→ Alıştırmanın amacı:
Aşağıda verilen, iktisadi kalkınma üzerine yazıyı son cümlesinden sonra devam ettirerek yazın.

→ Verilen metin:
>>

İKTİSADİ KALKINMA ANCAK İSLAM’IN İKTİSADİ NİZAMI İLE GERÇEKLEŞİR

Hakan Bolat

“İktisadi kalkınma” diğer adıyla “kalkınma iktisadı”, 1950-60 yıllar arasında oldukça popüler bir araştırma alanıydı. Ancak kapitalizmin sömürüden ve krizlerden beslenen iktisadi yapısı nedeniyle, iktisadi yaşamda teorik bir bilgiden öteye geçemedi. Günümüz ekonomi politikalarında ise dikkate alınmayan bir alan ve akademik çevrelerde de giderek ilgisini yitirmektedir. İktisadi kalkınma teorilerinin kapsamı ve amacı; üretimin ve kişi başına düşen millî gelirin arttırılmasının yanı sıra toplumun sosyo-kültürel yapısının değiştirilmesi ve yenileştirilmesidir. Maddi servetler, bilimsel buluşlar, teknolojik yenilikler ve benzeri birçok parametrenin gözlendiği ve bunların geliştirilmesi amaç edinilen bir alandır.

Dünyada birçok iktisadi kalkınma teorisinden bahsedebiliriz:

•Fisher ve Clark’ın ülkelerin kalkınma süreçlerini aşamalar şeklinde anlattıkları “Basit Aşama Teorisi”, 

•Toplumların aynı maddi yolları izleyerek kalkınacağını savunan Rostow’un, “Büyüme Aşamaları Teorisi”,

•Sınai (Endüstriyel) büyümeyi hedefleyen N. Kaldor’un, “Kaldor Büyüme Yasaları” vb. birçok teori uygulanmaya çalışılmıştır. Mamafih bütün bu teori ve uğraşların, bireyin ve toplumun doğru kalkınmasına zerre kadar etkileri olamamıştır.

Bu teorileri incelemek, emin olun ki bizlere vakit kaybından başka bir şey sağlamayacaktır. Bu sebeple bu detaya bu makalede değinmeyeceğim. Fakat “hepsinin ortak noktası nedir?” sorusuna, özetle diyebiliriz ki; Batılı düşünürler, kalkınmanın temeline maddi hayatı esas almışlardır. Dolayısıyla da kalkınmaya liderlik edecek esaslı ve kapsamlı doğru bir fikrin tespitini yapmadılar. Çünkü hissedilen, ağırlığı olan, gözlemleyebildikleri somut değerleri esas alan şeylere inanmaya dayalı felsefeleri vardı. Kalkınmayı da hissettikleri maddi hayata sahip olmak olarak gördüler. Gözlemleyebildikleri somut değerleri ölçmek olarak anladılar. Bu sebeple sanayi, toprak, üretim, teknoloji, güçlü ordular vb. maddi varlıkların hepsini kalkınmanın esası olarak düşündüler.

<<

→ Veri kümesinden kesit:
>>

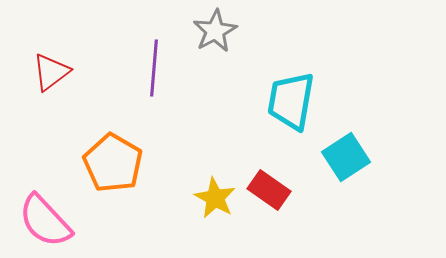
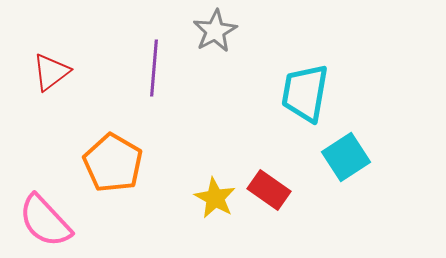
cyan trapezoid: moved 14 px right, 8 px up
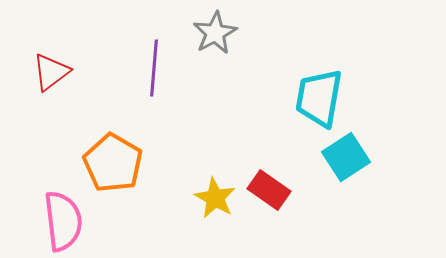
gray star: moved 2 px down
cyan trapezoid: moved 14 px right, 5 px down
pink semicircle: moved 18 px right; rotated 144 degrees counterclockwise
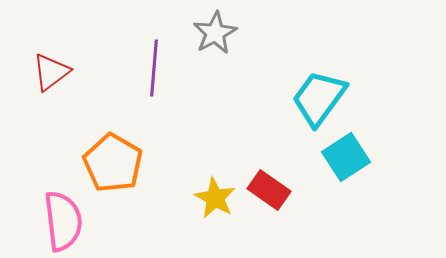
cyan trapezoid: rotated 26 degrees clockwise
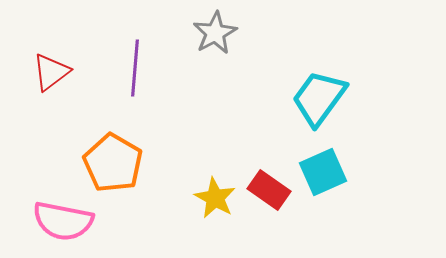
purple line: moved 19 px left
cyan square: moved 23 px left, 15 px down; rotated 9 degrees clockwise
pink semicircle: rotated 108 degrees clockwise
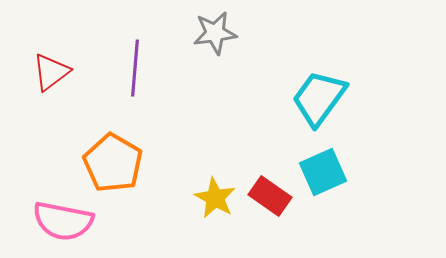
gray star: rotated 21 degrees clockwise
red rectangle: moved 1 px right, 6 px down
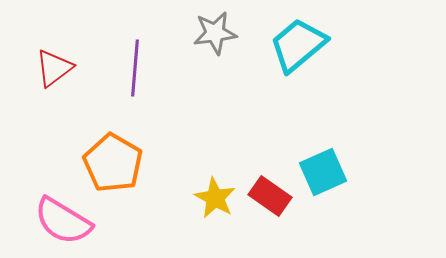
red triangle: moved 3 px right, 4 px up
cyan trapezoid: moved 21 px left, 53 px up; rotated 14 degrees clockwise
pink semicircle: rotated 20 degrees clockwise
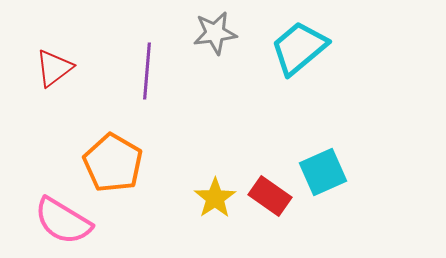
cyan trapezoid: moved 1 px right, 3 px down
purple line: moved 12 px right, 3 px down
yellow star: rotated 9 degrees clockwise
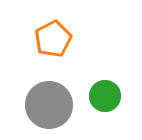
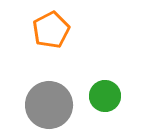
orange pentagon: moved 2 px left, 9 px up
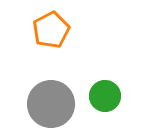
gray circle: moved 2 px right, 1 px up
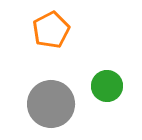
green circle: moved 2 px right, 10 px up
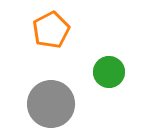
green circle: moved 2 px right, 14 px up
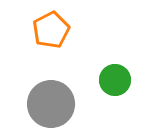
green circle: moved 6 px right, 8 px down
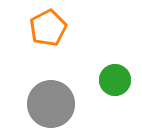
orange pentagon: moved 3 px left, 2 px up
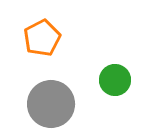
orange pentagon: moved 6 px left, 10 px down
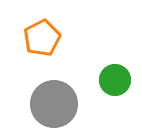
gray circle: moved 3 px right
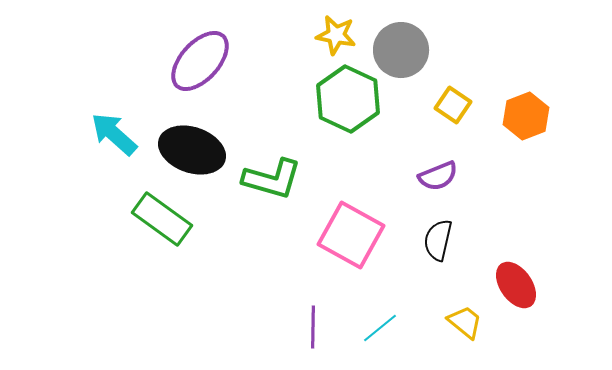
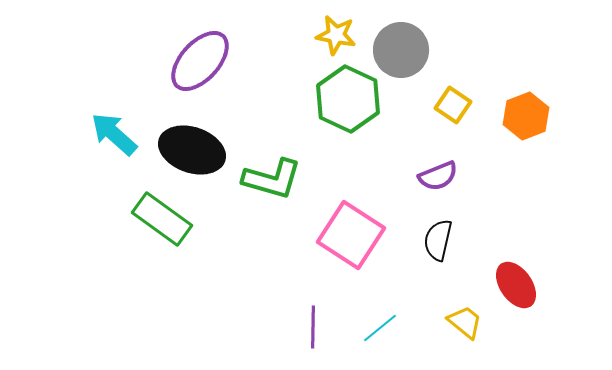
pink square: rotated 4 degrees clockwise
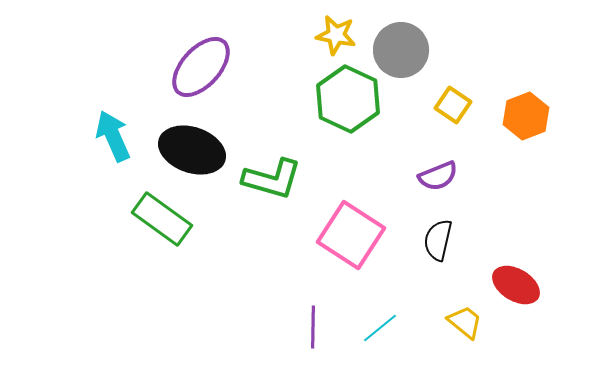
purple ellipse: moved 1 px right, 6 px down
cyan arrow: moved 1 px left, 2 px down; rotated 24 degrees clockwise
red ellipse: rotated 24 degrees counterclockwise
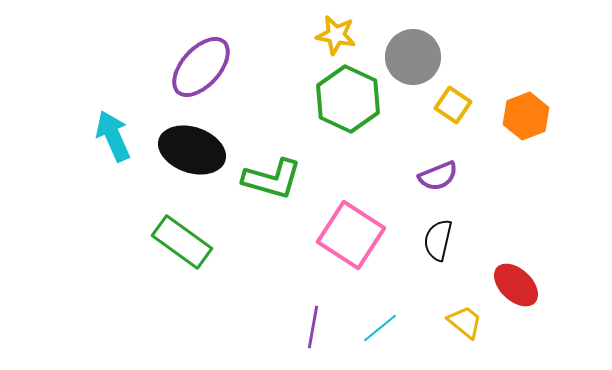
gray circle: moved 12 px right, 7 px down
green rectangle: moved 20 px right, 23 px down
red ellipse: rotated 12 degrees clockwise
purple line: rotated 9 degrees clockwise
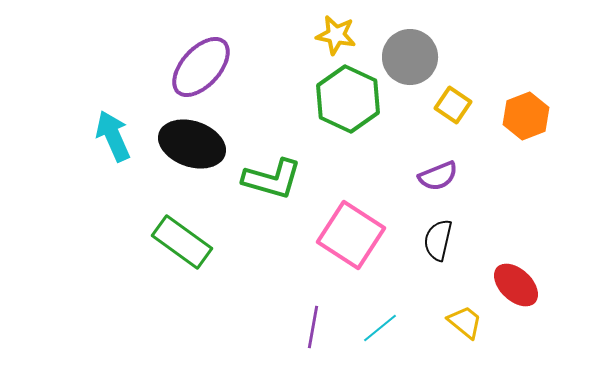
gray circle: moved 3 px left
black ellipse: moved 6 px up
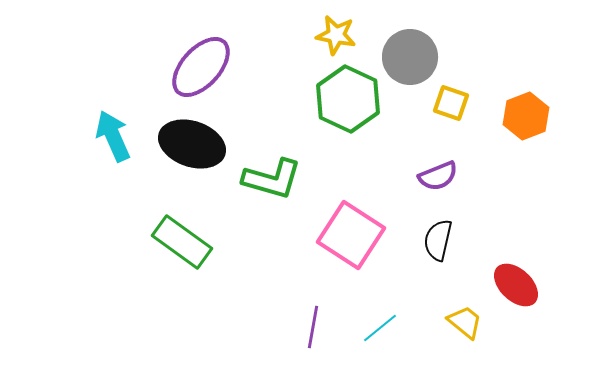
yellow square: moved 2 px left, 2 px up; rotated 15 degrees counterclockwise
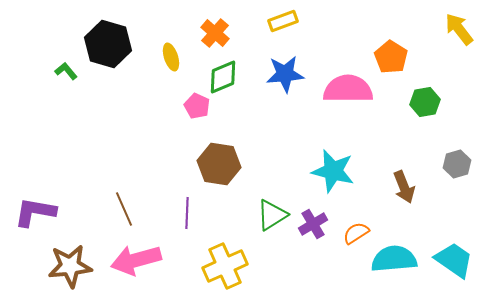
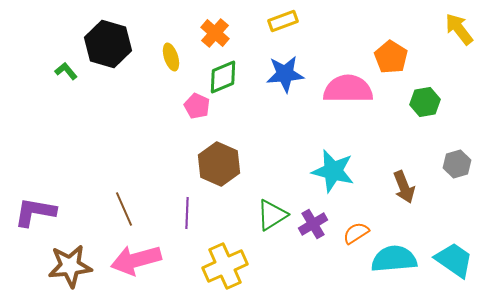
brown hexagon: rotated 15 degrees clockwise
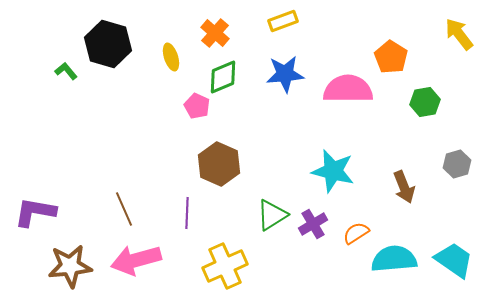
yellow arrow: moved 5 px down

<<
>>

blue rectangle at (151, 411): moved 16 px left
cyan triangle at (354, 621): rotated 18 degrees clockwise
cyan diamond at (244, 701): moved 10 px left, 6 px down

<<

→ Göreve yanıt:
Hâlbuki üretim araçları, kişi başına düşen milli hâsıla, maddi servetler, bilimsel buluşlar, teknolojik yenilikler vb. bütün bu maddi kalkınmanın emaresi sayılan hissedilir değerlerin hiçbiri toplumsal kalkınmanın esası değildir. Hatta bu saydıklarımız ve bunlara benzer hususlardan sizlerin de ekleyeceklerinin hepsi, doğru kalkınmaya götürecek fikirden çok daha aşağı seviyededir. Maddi kalkınma için saydıklarımızın tümüne ulaşmak, sahip olmak fikirlere bağlıdır. Yine bunları korunmak da fikirlere bağlıdır. Bu sebeple kalkınma kelimesine insanoğlu, fikri yükseliş manasını vermiştir. Dolayısıyla kalkınma için şunu söyleyebiliriz: Evet, kalkınma ne maddi esaslar ile olur, ne ahlaki esaslar ile olur, ne de eğitim vb. olguları esas alarak olabilir. Eğer bir toplumda yaşayan bireyler kalkınmak istiyorsa sahip olması gereken tek şey onları yükselişe çıkmalarını sağlayacak bir fikirdir.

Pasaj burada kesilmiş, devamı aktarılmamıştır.